Pengondisian tersebut membuat pemenuhan minyak mentah maupun produk kilang dilakukan dengan cara impor.
Pada saat produksi kilang minyak sengaja diturunkan, produksi minyak mentah dalam negeri oleh kontraktor kontrak kerja sama (KKKS) juga sengaja ditolak dengan alasan spesifikasi tidak sesuai dan tidak memenuhi nilai ekonomis. Maka, secara otomatis, bagian KKKS untuk dalam negeri harus diekspor ke luar negeri.
Untuk memenuhi kebutuhan dalam negeri, PT Kilang Pertamina Internasional melakukan impor minyak mentah dan PT Pertamina Patra Niaga melakukan impor produk kilang.

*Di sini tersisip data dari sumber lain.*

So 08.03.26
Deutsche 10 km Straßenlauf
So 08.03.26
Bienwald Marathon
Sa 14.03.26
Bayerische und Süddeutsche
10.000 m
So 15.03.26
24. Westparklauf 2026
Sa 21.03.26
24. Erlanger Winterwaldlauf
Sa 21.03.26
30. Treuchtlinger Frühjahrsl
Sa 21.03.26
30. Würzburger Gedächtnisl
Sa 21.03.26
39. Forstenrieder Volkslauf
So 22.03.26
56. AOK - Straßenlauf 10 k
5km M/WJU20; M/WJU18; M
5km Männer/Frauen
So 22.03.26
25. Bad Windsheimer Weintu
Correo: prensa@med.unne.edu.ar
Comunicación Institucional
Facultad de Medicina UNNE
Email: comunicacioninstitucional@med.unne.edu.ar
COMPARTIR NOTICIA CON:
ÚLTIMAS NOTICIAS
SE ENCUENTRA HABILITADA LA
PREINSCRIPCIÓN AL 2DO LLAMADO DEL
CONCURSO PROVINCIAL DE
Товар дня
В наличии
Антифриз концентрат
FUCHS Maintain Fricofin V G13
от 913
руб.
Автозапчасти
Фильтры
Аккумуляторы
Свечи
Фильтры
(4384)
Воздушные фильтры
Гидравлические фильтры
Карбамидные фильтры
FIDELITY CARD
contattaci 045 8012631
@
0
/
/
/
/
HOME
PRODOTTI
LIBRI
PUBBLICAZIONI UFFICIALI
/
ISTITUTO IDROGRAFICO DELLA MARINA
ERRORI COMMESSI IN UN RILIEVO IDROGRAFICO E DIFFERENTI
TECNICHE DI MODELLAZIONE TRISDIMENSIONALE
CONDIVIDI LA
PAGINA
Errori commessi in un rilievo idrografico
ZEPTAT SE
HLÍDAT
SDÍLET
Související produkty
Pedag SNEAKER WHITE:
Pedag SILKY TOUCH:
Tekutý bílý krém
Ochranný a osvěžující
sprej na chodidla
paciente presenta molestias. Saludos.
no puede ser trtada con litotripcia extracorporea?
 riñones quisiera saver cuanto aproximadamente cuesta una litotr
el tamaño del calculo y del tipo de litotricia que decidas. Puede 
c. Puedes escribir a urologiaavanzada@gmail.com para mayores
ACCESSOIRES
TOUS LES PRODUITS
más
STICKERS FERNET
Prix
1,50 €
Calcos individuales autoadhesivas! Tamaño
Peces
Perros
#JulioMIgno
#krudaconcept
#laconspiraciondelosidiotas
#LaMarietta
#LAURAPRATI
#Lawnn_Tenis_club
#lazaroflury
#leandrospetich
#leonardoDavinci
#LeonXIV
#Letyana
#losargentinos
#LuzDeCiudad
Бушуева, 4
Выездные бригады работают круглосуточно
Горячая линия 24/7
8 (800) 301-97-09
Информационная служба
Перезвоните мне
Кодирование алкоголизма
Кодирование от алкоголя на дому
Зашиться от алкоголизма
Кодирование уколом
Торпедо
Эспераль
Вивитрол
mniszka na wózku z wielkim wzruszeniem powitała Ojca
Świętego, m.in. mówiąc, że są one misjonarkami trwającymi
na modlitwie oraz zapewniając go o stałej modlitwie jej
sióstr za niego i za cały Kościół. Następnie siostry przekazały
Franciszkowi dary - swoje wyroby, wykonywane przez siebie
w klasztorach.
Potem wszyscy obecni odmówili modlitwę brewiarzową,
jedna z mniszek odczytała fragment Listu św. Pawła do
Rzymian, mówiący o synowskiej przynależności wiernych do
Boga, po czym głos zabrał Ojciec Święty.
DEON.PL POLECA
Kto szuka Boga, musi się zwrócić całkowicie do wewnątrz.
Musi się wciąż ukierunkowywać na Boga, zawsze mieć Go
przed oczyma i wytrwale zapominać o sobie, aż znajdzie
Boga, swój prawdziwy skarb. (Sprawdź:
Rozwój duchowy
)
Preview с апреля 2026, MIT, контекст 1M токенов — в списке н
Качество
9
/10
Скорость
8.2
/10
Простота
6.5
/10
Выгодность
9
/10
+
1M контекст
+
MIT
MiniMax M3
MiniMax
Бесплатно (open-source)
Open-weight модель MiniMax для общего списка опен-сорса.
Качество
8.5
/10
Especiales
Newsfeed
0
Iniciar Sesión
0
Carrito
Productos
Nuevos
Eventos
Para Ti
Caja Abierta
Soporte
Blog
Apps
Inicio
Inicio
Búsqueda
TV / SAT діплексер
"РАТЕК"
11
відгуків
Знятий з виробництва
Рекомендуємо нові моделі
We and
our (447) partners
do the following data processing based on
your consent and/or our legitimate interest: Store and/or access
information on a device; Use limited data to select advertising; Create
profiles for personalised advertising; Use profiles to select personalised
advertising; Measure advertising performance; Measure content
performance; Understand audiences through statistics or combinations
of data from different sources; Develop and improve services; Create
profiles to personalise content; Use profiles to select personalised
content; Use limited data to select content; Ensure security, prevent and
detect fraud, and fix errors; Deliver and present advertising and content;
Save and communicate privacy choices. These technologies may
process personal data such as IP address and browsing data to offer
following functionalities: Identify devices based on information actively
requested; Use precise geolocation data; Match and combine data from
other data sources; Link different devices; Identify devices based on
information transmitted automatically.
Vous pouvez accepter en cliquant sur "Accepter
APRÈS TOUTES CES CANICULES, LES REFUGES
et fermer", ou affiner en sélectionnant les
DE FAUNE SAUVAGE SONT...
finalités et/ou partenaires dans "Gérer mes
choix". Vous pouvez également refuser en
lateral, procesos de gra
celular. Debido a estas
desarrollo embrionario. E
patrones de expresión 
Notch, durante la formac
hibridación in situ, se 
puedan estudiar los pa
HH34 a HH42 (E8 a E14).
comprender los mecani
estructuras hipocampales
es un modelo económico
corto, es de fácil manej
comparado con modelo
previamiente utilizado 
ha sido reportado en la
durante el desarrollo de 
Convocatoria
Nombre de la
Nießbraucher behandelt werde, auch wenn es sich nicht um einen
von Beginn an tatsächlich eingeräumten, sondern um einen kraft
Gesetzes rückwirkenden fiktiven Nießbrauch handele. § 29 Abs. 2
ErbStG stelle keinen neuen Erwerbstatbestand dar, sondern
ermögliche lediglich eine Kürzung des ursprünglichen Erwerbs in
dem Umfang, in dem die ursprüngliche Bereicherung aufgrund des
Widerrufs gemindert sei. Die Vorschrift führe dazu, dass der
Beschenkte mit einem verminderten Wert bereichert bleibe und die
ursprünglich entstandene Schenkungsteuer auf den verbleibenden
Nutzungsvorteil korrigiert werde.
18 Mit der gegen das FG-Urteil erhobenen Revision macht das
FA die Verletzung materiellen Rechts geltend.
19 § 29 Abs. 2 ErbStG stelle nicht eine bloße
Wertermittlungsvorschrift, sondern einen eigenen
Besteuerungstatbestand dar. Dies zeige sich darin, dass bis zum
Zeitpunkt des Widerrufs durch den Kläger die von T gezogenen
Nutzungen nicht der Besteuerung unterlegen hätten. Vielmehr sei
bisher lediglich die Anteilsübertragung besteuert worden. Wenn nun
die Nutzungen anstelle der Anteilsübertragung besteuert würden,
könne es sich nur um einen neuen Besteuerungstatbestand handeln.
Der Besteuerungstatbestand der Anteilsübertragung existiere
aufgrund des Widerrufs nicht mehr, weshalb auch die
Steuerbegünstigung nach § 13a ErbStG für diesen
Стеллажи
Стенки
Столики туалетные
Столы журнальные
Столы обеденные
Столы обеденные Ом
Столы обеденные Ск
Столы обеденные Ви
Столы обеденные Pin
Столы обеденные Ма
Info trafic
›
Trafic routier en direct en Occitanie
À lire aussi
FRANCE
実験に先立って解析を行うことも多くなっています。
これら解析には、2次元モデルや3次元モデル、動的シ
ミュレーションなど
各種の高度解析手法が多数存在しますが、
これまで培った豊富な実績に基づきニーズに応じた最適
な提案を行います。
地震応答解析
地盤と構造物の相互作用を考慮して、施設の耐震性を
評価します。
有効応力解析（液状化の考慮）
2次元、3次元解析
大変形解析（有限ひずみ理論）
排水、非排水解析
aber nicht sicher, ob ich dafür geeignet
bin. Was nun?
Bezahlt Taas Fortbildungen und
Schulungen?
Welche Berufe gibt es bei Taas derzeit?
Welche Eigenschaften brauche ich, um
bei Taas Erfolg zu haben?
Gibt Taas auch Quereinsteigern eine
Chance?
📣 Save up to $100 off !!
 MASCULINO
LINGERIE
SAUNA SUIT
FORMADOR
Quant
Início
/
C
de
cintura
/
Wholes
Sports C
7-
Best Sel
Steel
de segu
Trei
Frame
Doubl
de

Dalam kegiatan pengadaan impor minyak mentah oleh PT Kilang Pertamina Internasional dan produk kilang oleh PT Pertamina Patra Niaga, diperoleh fakta adanya pengondisian pemenangan broker yang telah ditentukan dan menyetujui pembelian dengan harga tinggi (spot) yang tidak memenuhi persyaratan.
Disebutkan pula oleh Qohar bahwa tersangka Dimas Werhaspati (DW) selaku Komisaris PT Navigator Khatulistiwa dan Komisaris PT Jenggala Maritim serta tersangka Gading Ramadhan Joedo (GRJ) selaku Komisaris PT Jenggala Maritim dan Direktur Utama PT Orbit Terminal Merak melakukan komunikasi dengan tersangka Agus agar bisa memperoleh harga tinggi pada saat syarat belum terpenuhi dan mendapatkan persetujuan dari tersangka Sani untuk impor minyak mentah serta dari tersangka Riva untuk impor produk kilang.
"Kerugian negara akibat impor minyak mentah melalui broker. Jadi, pada saat yang sama, bagian KKKS itu dijual ke luar negeri dengan alasan harganya tidak masuk HPS," ujarnya.
Dalam pengadaan produk kilang oleh PT Pertamina Patra Niaga, tersangka Riva melakukan pembelian BBM berjenis RON 92. Padahal, sebenarnya hanya membeli RON atau lebih rendah.
BBM tersebut kemudian dioplos di storage atau depo untuk dijadikan RON 92. Padahal, kata dia, hal tersebut tidak diperbolehkan.
Adapun setelah dilakukan pengadaan impor minyak mentah dan impor produk kilang, diperoleh pula fakta adanya mark up kontrak shipping yang dilakukan oleh tersangka Yoki Firnandi (YF) selaku Direktur Utama PT Pertamina International Shipping.
Akibatnya, negara mengeluarkan fee sebesar 13—15 persen secara melawan hukum. Tersangka Muhammad Kerry Andrianto Riza (MKAR) selaku Beneficial Owner PT Navigator Khatulistiwa, mendapatkan keuntungan dari transaksi tersebut.
Pada saat kebutuhan minyak dalam negeri mayoritas diperoleh dari produk impor secara melawan hukum, lanjut dia, komponen harga dasar yang dijadikan acuan untuk penetapan harga indeks pasar (HIP) BBM untuk dijual kepada masyarakat menjadi lebih mahal.
"Ketika itu dijual kepada masyarakat. Maka, jelas masyarakat tidak mampu atau terlalu tinggi sehingga pemerintah turun tangan membeli dan memberikan subsidi dan kompensasi. Ini akibatnya uang APBN tergerus," ucapnya.
Akibat adanya beberapa perbuatan melawan hukum tersebut telah mengakibatkan adanya kerugian negara sekitar Rp193,7 triliun.